Het Hof Den Haag stelt in diezelfde maand prejudiciële vragen aan de Hoge Raad. Advocaat-generaal Alfred Hammerstein concludeert op 4 september 2015 en beveelt de Hoge Raad aan om te beslissen in afwijking van de aanbeveling van de Expertgroep (ECLI:NL:PHR:2015:1711). De A-G somt tien (!) redenen op waarom de Expertgroep het mis had. Tamelijk vernietigend stelt hij: ‘In geen geval kunnen de uitlatingen van de minister, zoals de Expertgroep kennelijk heeft gedaan, als aanwijzing worden beschouwd voor toerekening aan de behoefte. De wetsgeschiedenis biedt daartoe volstrekt onvoldoende aanleiding en de minister heeft afstand genomen van deze zienswijze.’ De Hoge Raad volgt in zijn arrest van 9 oktober de conclusie van de A-G.
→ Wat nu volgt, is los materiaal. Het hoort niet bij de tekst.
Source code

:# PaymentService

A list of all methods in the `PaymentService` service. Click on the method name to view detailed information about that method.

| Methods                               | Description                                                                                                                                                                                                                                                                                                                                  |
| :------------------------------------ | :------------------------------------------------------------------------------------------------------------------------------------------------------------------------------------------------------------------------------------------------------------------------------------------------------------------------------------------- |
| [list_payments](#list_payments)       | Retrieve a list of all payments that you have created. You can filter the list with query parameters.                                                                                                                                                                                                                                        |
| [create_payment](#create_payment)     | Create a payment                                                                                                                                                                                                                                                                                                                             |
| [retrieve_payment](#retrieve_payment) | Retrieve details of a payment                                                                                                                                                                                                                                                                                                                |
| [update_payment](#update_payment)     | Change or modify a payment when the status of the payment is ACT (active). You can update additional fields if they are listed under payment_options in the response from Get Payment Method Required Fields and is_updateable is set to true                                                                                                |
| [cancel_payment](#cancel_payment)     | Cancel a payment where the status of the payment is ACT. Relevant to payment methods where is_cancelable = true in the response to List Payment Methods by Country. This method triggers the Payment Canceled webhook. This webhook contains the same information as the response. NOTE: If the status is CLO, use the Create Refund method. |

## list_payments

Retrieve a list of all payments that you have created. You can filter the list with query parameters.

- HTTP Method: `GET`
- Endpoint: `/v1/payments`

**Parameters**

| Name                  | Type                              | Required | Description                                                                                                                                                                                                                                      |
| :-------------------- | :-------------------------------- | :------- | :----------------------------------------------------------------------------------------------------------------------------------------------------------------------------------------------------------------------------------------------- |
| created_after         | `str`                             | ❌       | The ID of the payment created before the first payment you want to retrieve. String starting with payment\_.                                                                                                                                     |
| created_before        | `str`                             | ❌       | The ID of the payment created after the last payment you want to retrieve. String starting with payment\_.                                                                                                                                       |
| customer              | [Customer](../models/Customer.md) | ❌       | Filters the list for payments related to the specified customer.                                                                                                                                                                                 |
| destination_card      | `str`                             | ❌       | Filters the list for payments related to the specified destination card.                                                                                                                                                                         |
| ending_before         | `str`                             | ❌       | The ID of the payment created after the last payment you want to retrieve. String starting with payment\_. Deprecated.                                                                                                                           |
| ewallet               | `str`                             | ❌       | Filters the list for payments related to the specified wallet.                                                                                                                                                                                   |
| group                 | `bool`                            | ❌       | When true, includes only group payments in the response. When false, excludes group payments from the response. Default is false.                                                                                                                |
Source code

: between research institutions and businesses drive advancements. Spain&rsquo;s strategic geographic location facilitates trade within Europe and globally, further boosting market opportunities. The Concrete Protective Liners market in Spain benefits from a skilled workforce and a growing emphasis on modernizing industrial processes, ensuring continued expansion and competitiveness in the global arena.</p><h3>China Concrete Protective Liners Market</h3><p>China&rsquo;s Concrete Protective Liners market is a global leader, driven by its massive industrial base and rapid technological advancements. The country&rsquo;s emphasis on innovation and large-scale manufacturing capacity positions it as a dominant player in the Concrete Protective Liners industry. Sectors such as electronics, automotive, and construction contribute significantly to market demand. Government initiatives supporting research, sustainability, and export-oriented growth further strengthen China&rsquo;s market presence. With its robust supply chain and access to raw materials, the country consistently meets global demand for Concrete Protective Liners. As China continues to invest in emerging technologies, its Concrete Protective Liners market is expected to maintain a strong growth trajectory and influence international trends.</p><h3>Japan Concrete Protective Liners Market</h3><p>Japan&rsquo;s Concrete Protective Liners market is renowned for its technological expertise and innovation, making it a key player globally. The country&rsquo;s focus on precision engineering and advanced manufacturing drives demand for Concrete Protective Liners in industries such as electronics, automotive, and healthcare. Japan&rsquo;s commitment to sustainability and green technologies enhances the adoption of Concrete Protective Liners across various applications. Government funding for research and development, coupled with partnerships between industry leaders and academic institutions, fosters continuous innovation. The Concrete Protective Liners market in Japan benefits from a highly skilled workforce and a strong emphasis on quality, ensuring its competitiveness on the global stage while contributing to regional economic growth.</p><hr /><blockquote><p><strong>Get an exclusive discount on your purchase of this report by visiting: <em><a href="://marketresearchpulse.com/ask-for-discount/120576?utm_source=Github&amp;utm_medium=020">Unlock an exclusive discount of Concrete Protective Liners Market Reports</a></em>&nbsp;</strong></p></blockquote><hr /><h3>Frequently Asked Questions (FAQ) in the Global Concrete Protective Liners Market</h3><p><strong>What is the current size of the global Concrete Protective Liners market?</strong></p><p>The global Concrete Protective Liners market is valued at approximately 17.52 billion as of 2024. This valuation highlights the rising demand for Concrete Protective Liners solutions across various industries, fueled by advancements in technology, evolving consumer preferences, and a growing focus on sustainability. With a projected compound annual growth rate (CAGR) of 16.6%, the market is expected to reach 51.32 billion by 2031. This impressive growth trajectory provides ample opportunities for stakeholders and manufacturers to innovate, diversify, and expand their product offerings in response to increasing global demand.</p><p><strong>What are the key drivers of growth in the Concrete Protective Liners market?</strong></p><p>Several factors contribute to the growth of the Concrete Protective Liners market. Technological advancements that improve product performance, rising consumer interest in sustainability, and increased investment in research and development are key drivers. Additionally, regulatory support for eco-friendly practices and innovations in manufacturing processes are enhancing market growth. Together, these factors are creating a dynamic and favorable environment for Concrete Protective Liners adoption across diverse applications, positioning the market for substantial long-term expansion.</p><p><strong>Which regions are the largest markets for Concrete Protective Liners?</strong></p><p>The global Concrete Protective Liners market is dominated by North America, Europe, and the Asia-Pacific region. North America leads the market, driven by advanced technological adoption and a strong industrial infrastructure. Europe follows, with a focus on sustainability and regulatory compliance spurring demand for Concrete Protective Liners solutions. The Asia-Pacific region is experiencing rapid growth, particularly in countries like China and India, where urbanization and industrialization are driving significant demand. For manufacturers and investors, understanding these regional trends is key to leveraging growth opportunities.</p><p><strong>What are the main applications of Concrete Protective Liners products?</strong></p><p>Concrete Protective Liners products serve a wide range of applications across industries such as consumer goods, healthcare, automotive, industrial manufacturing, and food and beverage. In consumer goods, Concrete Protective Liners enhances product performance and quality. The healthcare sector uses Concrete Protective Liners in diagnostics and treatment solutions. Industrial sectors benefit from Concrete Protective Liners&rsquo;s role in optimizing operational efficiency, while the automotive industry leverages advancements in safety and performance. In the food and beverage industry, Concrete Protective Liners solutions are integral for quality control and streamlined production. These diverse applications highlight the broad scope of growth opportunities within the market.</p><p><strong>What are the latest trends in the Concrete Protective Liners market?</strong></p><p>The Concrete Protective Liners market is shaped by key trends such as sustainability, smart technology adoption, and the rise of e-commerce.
Terugkijkend op deze kwestie dringt het beeld zich op van een Expertgroep die star vasthoudt aan het eigen gelijk terwijl de vanaf het begin af wankele grondslag daarvoor, de vermeende uitspraken van de minister, al na een paar maanden wegvalt. Ook heeft het bij de Expertgroep aan elk gevoel voor urgentie ontbroken. Als er openlijk wordt gerebelleerd tegen aanbevelingen die voorheen als algemeen geldend werden beschouwd, waarom vervroeg je je vergadering dan niet? Het is niet alsof er niets op het spel staat.
Duizenden ouders hebben onterecht maandenlang te weinig kinderalimentatie ontvangen; duizenden ouders hebben ten onrechte gedacht minder te hoeven betalen. Er wordt een nieuwe hausse aan procedures verwacht waarin dit allemaal weer moet worden gecorrigeerd. En dat in een rechtsgebied waarin elke procedure grote emotionele gevolgen heeft voor de betrokkenen – in de eerste plaats voor de kinderen. Wij vragen ons dan ook af: hoe nu verder met deze Expertgroep? Gaat zij deze blamage evalueren? Wat gaat de Expertgroep doen om het vertrouwen terug te winnen? Hoe wordt een herhaling van deze situatie, waarin de Expertgroep zich ten onrechte doof heeft gehouden voor alle kritiek van binnen én buiten de eigen gelederen, voorkomen? En zou een excuus aan alle getroffen ouders, de alimentatiegerechtigden én de alimentatieplichtigen, niet op zijn plaats zijn?
(1) Auteurs Ariane Hendriks en Ingrid Vledder zijn cultuurwetenschappers en familierechtadvocaten in Amsterdam.